Ich finde es unziemlich, wenn Leute aus Haartracht die Gesinnung einer Person ableiten wollen. Es ist auch nicht der Herr Freiherr zu Guttenberg, der zurücktreten muss, sondern es ist unsere Kanzlerin, die diesen Herrn aus dem Amt des Ministers selbstverständlich zu entfernen hat.
Der formal zwingende Grund ist seine ressortmäßige Verantwortung für die Bundeswehruniversitäten, und die dort herrschenden disziplinarrechtlichen Konsequenzen seines Handelns.
Der Mann der Tat
Der Grund meines Ärgers (und des Ärgers vieler anderer Beobachter) ist, wie realitätsverzerrend der Freiherr über den Fall kommuniziert statt sofort die notwendigen Konsequenzen aufgrund der Sachlage zu ziehen und Schaden von anderen Institutionen abzuwenden, von seinem Doktorvater, von seiner Universität, von deutschen Hochschulstandards, von seinem Amt als Verteidigungsminister, von den Mitgliedern seiner Familie, von seiner Partei, der CSU, und der Schwesterpartei CDU, nicht zuletzt Schaden von ihm selbst.
Der kommunikative Trick des Freiherrn zu Guttenbergs ist, dass jede Verteidigung und jede Kritik ihn als den Handelnden sieht. “Fehler” hat “man” begangen. Er “hat sich entschuldigt”, behauptet er selbst. Er selbst “bittet” die Universität um Rücknahme seines Doktortitels. Er “soll zurücktreten”, fordern Kritiker und Presse. Sie machen ihn damit zum Akteur seines eigenen Schicksals, als gäbe es hier einen Entscheidungsspielraum seiner Person, dem natürlich sein Verbleiben im Amt Hohn spricht.
Eine Kritik an seiner Person macht seine Person nur stärker oder sagen wir präsenter. Alle reden über seinen Namen auf allen Kanälen, in medialer Überdosis. Das ist bekannt aus der Popkultur, manchmal gibt es keine negative Publicity. Nebenbei stärkt der Twitter-Storm (#guttenberg) auch den Markenwert von “Steve Guttenberg”, einem US-Schauspieler. Der Aufschrei über des Ministers Fehlverhalten und böse Worte lassen den Angreifer unsympathisch erscheinen. Was hält man denn sonst von einem Menschen, der die Regierung als Fälscher, Lügner und Betrüger beschimpft?

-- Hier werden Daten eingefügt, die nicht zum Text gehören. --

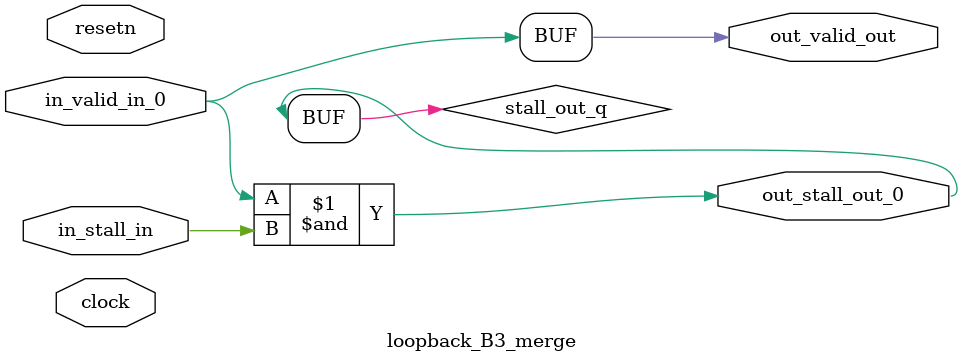
<source format=sv>



(* altera_attribute = "-name AUTO_SHIFT_REGISTER_RECOGNITION OFF; -name MESSAGE_DISABLE 10036; -name MESSAGE_DISABLE 10037; -name MESSAGE_DISABLE 14130; -name MESSAGE_DISABLE 14320; -name MESSAGE_DISABLE 15400; -name MESSAGE_DISABLE 14130; -name MESSAGE_DISABLE 10036; -name MESSAGE_DISABLE 12020; -name MESSAGE_DISABLE 12030; -name MESSAGE_DISABLE 12010; -name MESSAGE_DISABLE 12110; -name MESSAGE_DISABLE 14320; -name MESSAGE_DISABLE 13410; -name MESSAGE_DISABLE 113007; -name MESSAGE_DISABLE 10958" *)
module loopback_B3_merge (
    input wire [0:0] in_stall_in,
    input wire [0:0] in_valid_in_0,
    output wire [0:0] out_stall_out_0,
    output wire [0:0] out_valid_out,
    input wire clock,
    input wire resetn
    );

    wire [0:0] stall_out_q;


    // stall_out(LOGICAL,6)
    assign stall_out_q = in_valid_in_0 & in_stall_in;

    // out_stall_out_0(GPOUT,4)
    assign out_stall_out_0 = stall_out_q;

    // out_valid_out(GPOUT,5)
    assign out_valid_out = in_valid_in_0;

endmodule

</source>
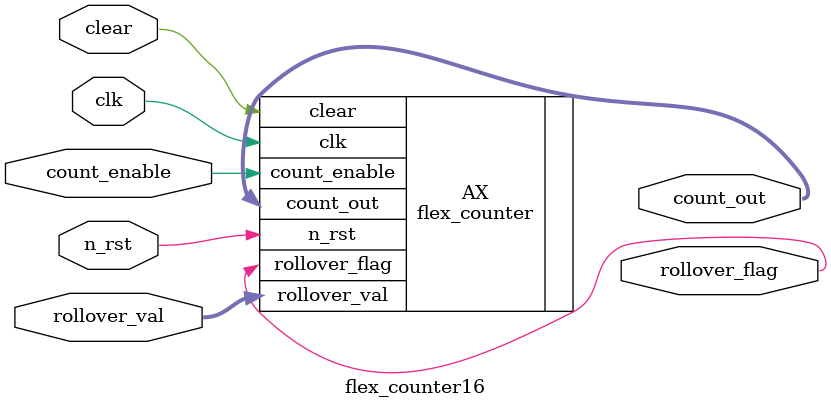
<source format=sv>

`timescale 1ns / 100ps

module flex_counter16(input wire clk, input wire n_rst, input wire clear, input wire count_enable, input wire[15:0] rollover_val, output reg[15:0] count_out, output reg rollover_flag);

    flex_counter #(16) AX (.clk(clk),.n_rst(n_rst),.clear(clear),.count_enable(count_enable),.rollover_val(rollover_val),.count_out(count_out),.rollover_flag(rollover_flag));

endmodule
   

</source>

Und das ist wirklich das unerträgliche für viele Beobachter, dass in weiten Teilen der Öffentlichkeit die Kommunikationsstrategie funktioniert, was zu einer weiteren Skandalierung und Polarisierung in der Öffentlichkeit führt.
Studieren wir seine Technik
Studieren wir doch folgende steile Antwort, die für die anwesenden Abgeordneten im Bundestag wie ein Hohn geklungen haben mag, aber nicht für sie bestimmt war, sondern für den unbeteiligten Dritten und Schlagworte für die Medien enthält:
Vielen Dank. – Herr Kollege Gehring, zunächst einmal, was die Signale anbelangt, die der Bundesverteidigungsminister auszusenden hat: Das sind Signale, die sich an dem Aufgabengebiet des Bundesverteidigungsministers auszurichten haben, und das sind Signale, die ich weiterhin mit dem Verantwortungsbewusstsein aussenden will, mit dem ich das bisher getan habe. Auf die Frage, was man für ein Signal in die Wissenschaftsgesellschaft sendet, wenn man eine offensichtlich sehr fehlerhafte Doktorarbeit geschrieben hat, kann ich nur sagen, dass das ein schlechtes Signal ist, das ich hier gesendet habe, und ein Signal, das als solches auch nicht aufrechterhalten werden konnte und sollte, weshalb ich die Universität Bayreuth ja darum gebeten habe, den Doktortitel zurückgeben zu können bzw. ihn zurückzunehmen. Ich habe mich aufrichtig und auch von Herzen dafür entschuldigt und wiederhole das auch noch einmal gerne hier in diesem Hohen Hause. Ich glaube, das ist das Signal, das man geben kann, wenn man Fehler gemacht hat.
Diese Kommunikationsstrategie ist perfide, aber wird auch von der Kanzlerin gestützt, wenn sie euphemistisch feststellt, die Universität Bayreuth habe der Bitte des Freiherrn entsprochen.